As the Marines made their way across the island, Fredericks has to find wounded soldiers and bring them back to the main camp to be operated on. Sometimes, he found dead soldiers, retrieved the information on their dog tags and retuned them to where graves were being dug. “I didn’t like that job,” he said. I didn’t get much closer than that. Pulling the dog tags was enough for me … Some of them I’d been with for a couple of years.”

Then there’s the story of the photo. Lt. Colonel Chandler W. Johnson had ordered a small flag to be raised atop Mount Suribachi, but after noticing that not all the soldiers on the island were able to see it, Johnson told the soldiers to get a larger flag from one of the ships on the beach. Fredericks, who was one of Johnson’s most trusted men, was told to return the smaller flag to the colonel and escort Associated Press photographer Joe Rosenthal to the top of the mountain. With Fredericks standing a few feet away, Rosenthal snapped the famous picture of the second flag-raising. A photo taken with Fredericks’ own camera shows him in the corner of the frame while the soldiers secure the flag.

“I took Rosenthal up there. I’d never been there myself,” Fredericks said. “All of a sudden he (said), ‘Hey, the flag’s going up! The flag’s going up.”

The battle of Iwo Jima was among the fiercest of World War II and possibly in U.S. military history. It was the only time during the war in the Pacific that the Marines took more casualties than the Japanese, although on Iwo Jima, 20 times more Japanese were killed than captured.

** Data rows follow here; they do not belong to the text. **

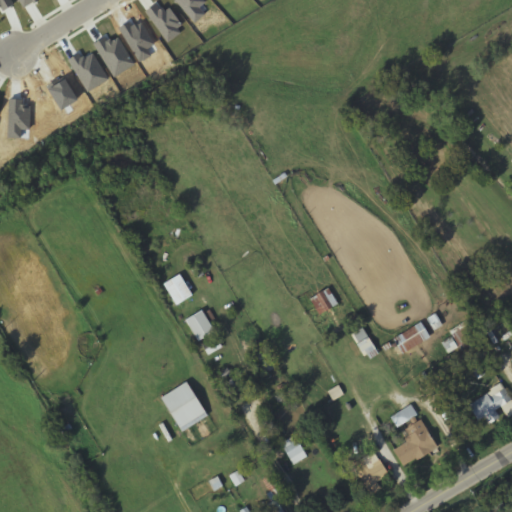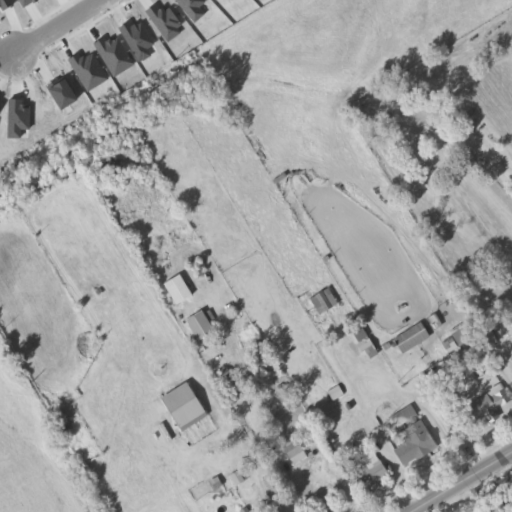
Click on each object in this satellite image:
road: (57, 27)
building: (179, 292)
building: (324, 303)
building: (201, 328)
building: (412, 340)
building: (264, 364)
building: (235, 388)
building: (491, 407)
building: (185, 409)
building: (415, 446)
building: (295, 452)
building: (371, 469)
road: (469, 485)
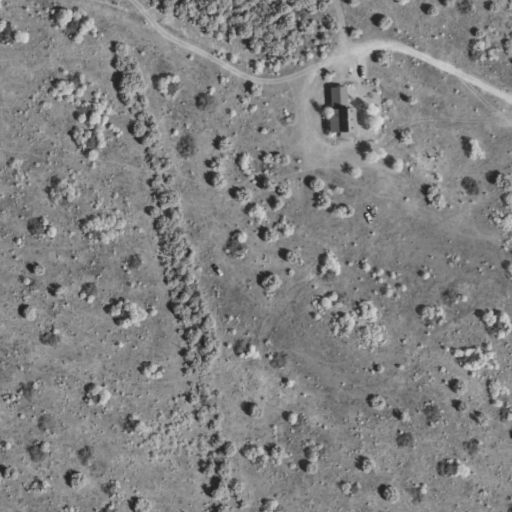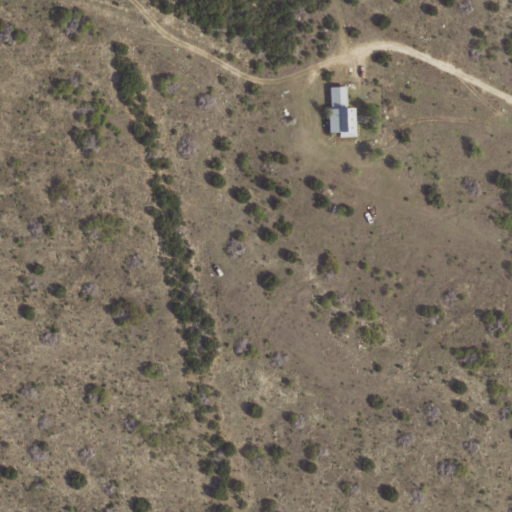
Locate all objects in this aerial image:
building: (338, 112)
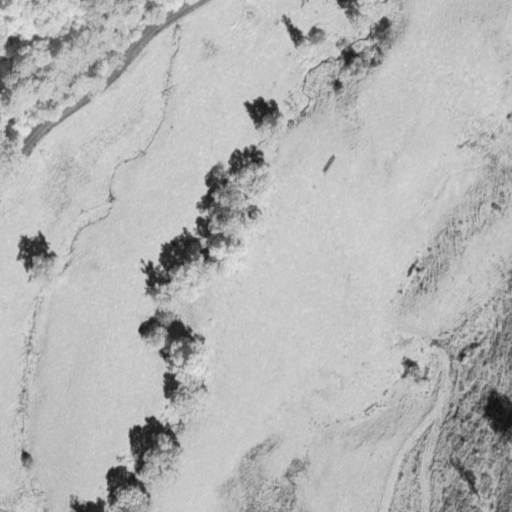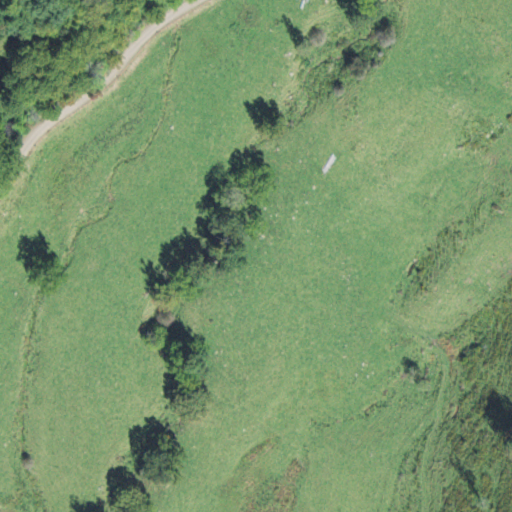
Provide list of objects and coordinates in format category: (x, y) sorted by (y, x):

The island, just over nine square miles and shaped like a pork chop, is just a speck in the ocean. But it was a strategic plum for American plans and for the Japanese, it was a piece of the homeland. The island was, after all, considered part of the same district as Tokyo. On the island were two airfields, both used by the Japanese to launch Kamakazi attacks. The fields were also critical to the United States because American fighters did not have the same range as bombers. By using Iwo Jima, the fighters were close enough to accompany the bombers over the Japanese main islands. The Japanese also had many years to perfect defenses on the island, from setting up withering fire zones for machine guns and mortars, to building reinforced concrete bunkers, tunnels and whole storage complexes underground. In fact, the extent of the underground network led American planners to underestimate the number of Japanese on the island because most of the soldiers stationed there were hidden from sight.

Following the battle of Iwo Jima, Fredericks later visited Hiroshima and Nagasaki about a week after the atom bomb was dropped – an experience that caused medical problems for him years later. Fredericks was discharged in November 1945.

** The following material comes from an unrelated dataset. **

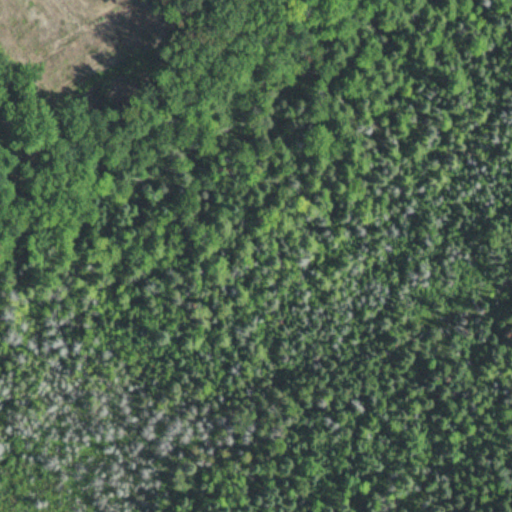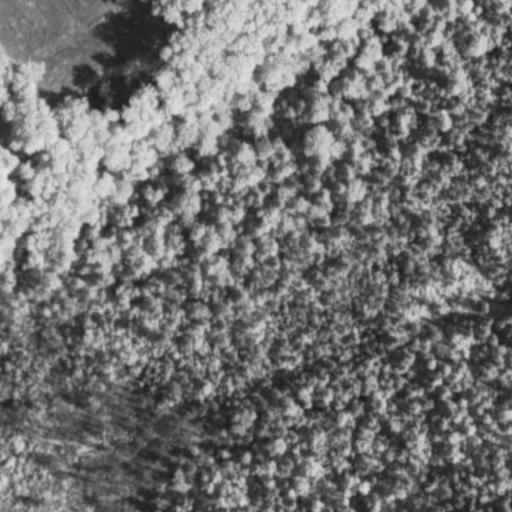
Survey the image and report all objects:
river: (262, 389)
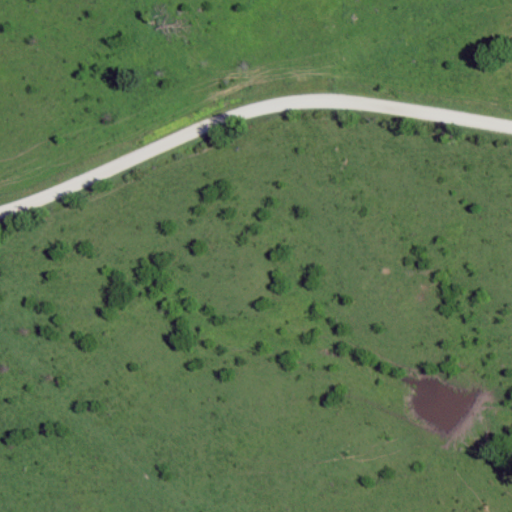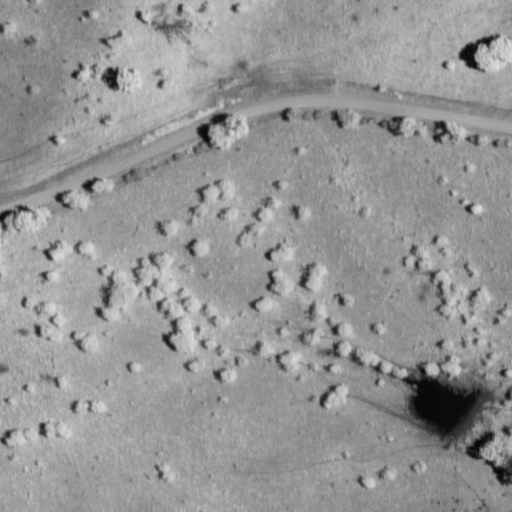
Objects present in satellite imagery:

After living for a while in Michigan, Fredericks and his wife moved to Sparta, where he temporarily joined the township police force and later served as tax collector, and then as postmaster for more than 20 years. In 1980, Fredericks became a court clerk with the Sussex County Sheriff’s Office before retiring five years later to take care of his parents. All through the years, the story of Iwo Jima has been special for the Fredericks family, said his daughter, Debbie Matyas. They have collected books, commemorative coins and soon they will get a DVD copy of “Flags of Our Fathers” for Matyas and Fredericks to watch together. “These particular stories have always come down through our family,” said Matyas, before turning to her father, “We’re proud of your service.”